Мотив всевластия Слова как такового, но вне исторического контекста, конечно, был Гумилевым унаследован от символистов и спроецирован на область бытия в истории. И в дальнейшем, тогда, когда этот мотив проецируется в надысторический, общекультурный ценностный контекст (как в ахматовском образе «Царственного Слова»), он продолжает развиваться в поэзии ХХ века, но уже вне позиции историзма. В том же случае, когда его связь с историческим бытием сохраняется, он неизбежно подвергается иронической трансформации – как это и прослеживает Жолковский в образах всевозможных «мегаломанов с писательскими и государственными претензиями» [Жолковский А. К. Блуждающие сны и другие работы. – М.: Наука, изд. фирма «Восточная литература», 1994. – 428 с., с. 64].
Интересно, что одна из самых ранних иронических реакций на гумилевскую утопическую программу передачи власти поэтам как на явление типично русское принадлежит Г. К. Честертону, так описавшему свои впечатления от общения с Гумилевым в 1918 году: «В том, что он говорил, присутствовала известная черта, характерная для его нации, черта, которую многие пытались определить и которую, упрощая, наилучшим образом можно выразить так: нация эта обладает всеми человеческими талантами, за исключением здравого смысла. Он был аристократ, землевладелец, офицер одного из прославленных царских полков, человек всецело старого режима. Но было в нем и нечто такое, из чего сделан всякий большевик, нечто, что я чувствовал в каждом русском, с которым мне приходилось общаться. Могу лишь сказать, что, когда он выходит в дверь, чувствуешь, что с таким же успехом он мог бы вылезти в окно. Он не коммунист – он утопист, а его утопия куда безумнее какого бы то ни было коммунизма. Его практическое предложение сводилось к тому, что только поэтам должно быть позволено управлять миром. /…/ Он верил, что пока политики будут поэтами или, во всяком случае, творцами, они не смогут ошибаться или не понимать друг друга» (цит. по: [Давидсон А. Б. Николай Гумилев. Поэт, путешественник, воин. – Смоленск: Русич, 2001. – 416 с., с. 290]).

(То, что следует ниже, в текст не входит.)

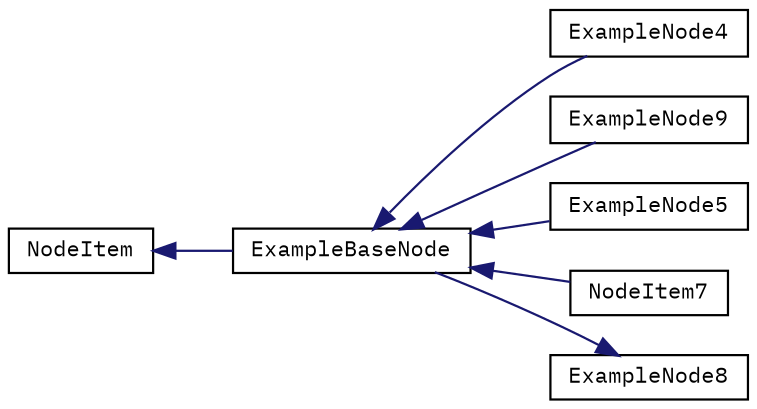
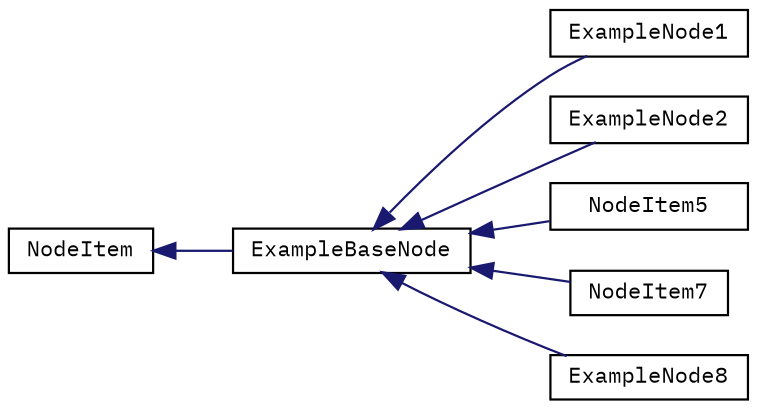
  digraph {
    fontname="IBM Plex Mono"
    rankdir=LR
    node [color=black fillcolor=white fontname="IBM Plex Mono" fontsize=10 shape=record style=filled]
    edge [color=midnightblue dir=back fontname="IBM Plex Mono" fontsize=10 labelfontname=Helvetica labelfontsize=10 style=solid]
    n1 [height=0.2 label=NodeItem width=0.4]
    n2 [height=0.2 label=ExampleBaseNode width=0.4]
-   n3 [height=0.2 label=ExampleNode4 width=0.4]
-   n4 [height=0.2 label=ExampleNode9 width=0.4]
-   n5 [height=0.2 label=ExampleNode5 width=0.4]
+   n3 [height=0.2 label=ExampleNode1 width=0.4]
+   n4 [height=0.2 label=ExampleNode2 width=0.4]
+   n5 [height=0.2 label=NodeItem5 width=0.4]
    n6 [height=0.2 label=NodeItem7 width=0.4]
    n7 [height=0.2 label=ExampleNode8 width=0.4]
    n1 -> n2
    n2 -> n3
    n2 -> n4
    n2 -> n5
    n2 -> n6
-   n7 -> n2
+   n2 -> n7
  }
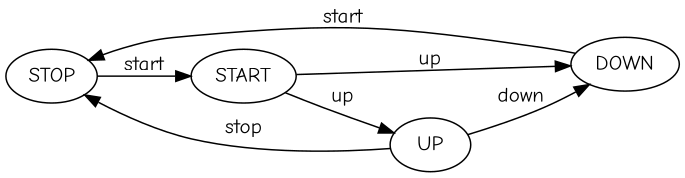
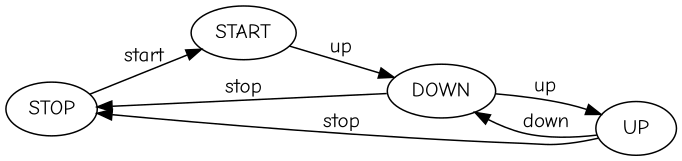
  digraph {
    fontname="Comic Neue"
    rankdir=LR
    node [fontname="Comic Neue"]
    edge [fontname="Comic Neue"]
    STOP
    START
    DOWN
    UP
    STOP -> START [label=start]
    START -> DOWN [label=up]
-   DOWN -> STOP [label=start]
-   START -> UP [label=up]
+   DOWN -> STOP [label=stop]
+   DOWN -> UP [label=up]
    UP -> STOP [label=stop]
    UP -> DOWN [label=down]
  }
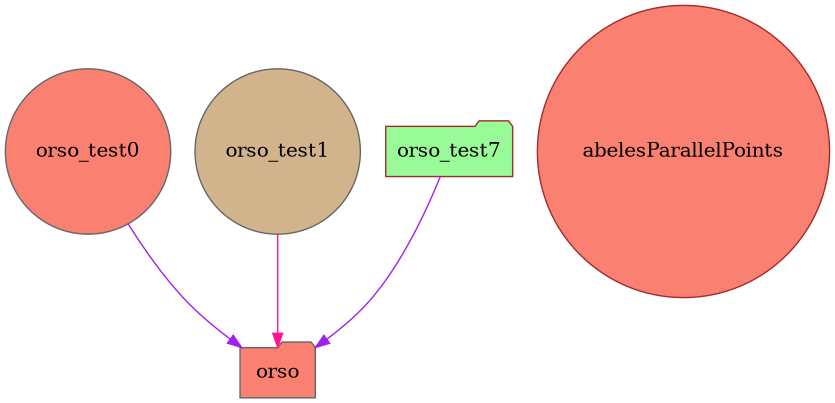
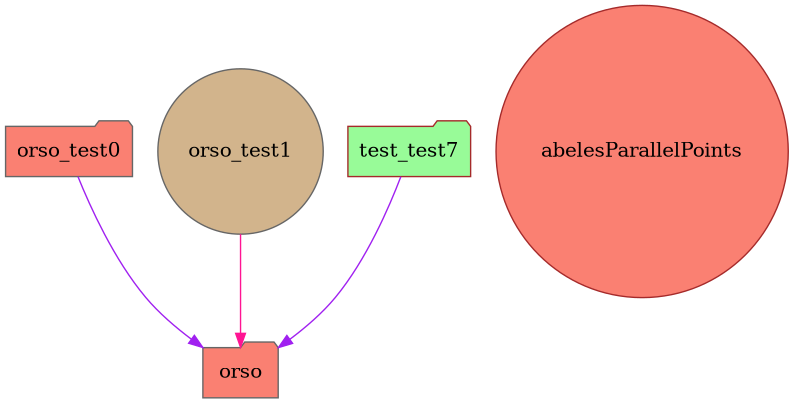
  digraph {
    node [color=gray40 fillcolor=salmon shape=circle style=filled]
    edge [color=purple]
-   orso_test0
+   orso_test0 [shape=folder]
    n2 [label=orso shape=folder]
    orso_test1 [fillcolor=tan]
-   orso_test7 [color=brown fillcolor=palegreen shape=folder]
+   orso_test7 [color=brown fillcolor=palegreen shape=folder label=test_test7]
    abelesParallelPoints [color=brown]
    orso_test0 -> n2
    orso_test1 -> n2 [color=deeppink]
    orso_test7 -> n2
  }
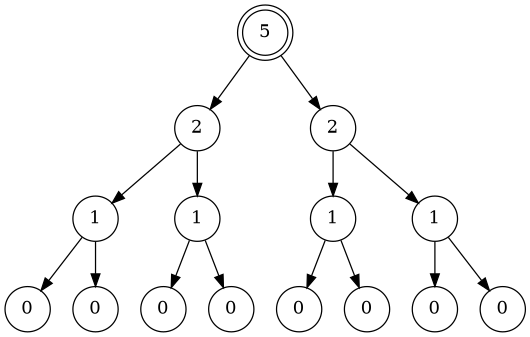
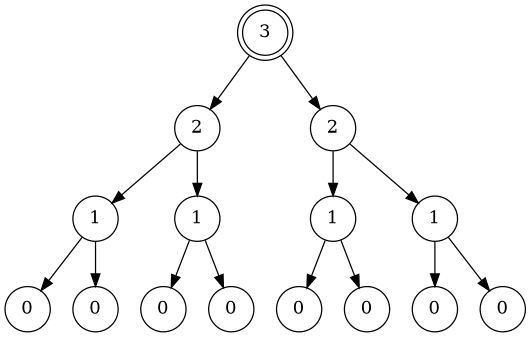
  digraph {
    node [shape=circle]
-   n1 [label=5 shape=doublecircle]
+   n1 [label=3 shape=doublecircle]
    n2 [label=2]
    n3 [label=2]
    n4 [label=1]
    n5 [label=1]
    n6 [label=0]
    n7 [label=0]
    n8 [label=0]
    n9 [label=0]
    n10 [label=1]
    n11 [label=1]
    n12 [label=0]
    n13 [label=0]
    n14 [label=0]
    n15 [label=0]
    n1 -> n2
    n1 -> n3
    n2 -> n4
    n2 -> n5
    n3 -> n10
    n3 -> n11
    n4 -> n6
    n4 -> n7
    n5 -> n8
    n5 -> n9
    n10 -> n12
    n10 -> n13
    n11 -> n14
    n11 -> n15
  }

Естественно, что эта «утопическая» и одновременно достаточно «архаичная» и, на первый взгляд, близкая символизму с его теургическими идеями, линия гумилевского историзма не выдерживает проверки «настоящим Двадцатым веком» и обрывается. Существует, тем не менее, и несколько иной взгляд на гумилевскую «поэтократическую утопию», сформулированный Ю. Зобниным. Так, исследователь связывает ее с 1917 годом, воспринятым Гумилевым как «вызов, брошенный историей творческим, аристократическим силам русского народа» [Зобнин Ю. В. Странник духа (о судьбе и творчестве Н. С. Гумилева) // Н. С. Гумилев. Pro et contra. – СПб.: РХГИ, 2000. – С. 5-52., с. 49]. В такой интерпретации гумилевская поэтократическая утопия выглядит более исторически актуальной, чем в отрыве от исторических обстоятельств. И именно в рамках вышеуказанной трактовки этой утопии и можно выявить линии преемственности, связывающие гумилевскую мечту о поэте-властителе с современностью. В частности, в трансформированном, отчасти деперсонализированном, но вполне узнаваемом виде эта гумилевская утопическая идея развивается у Бродского.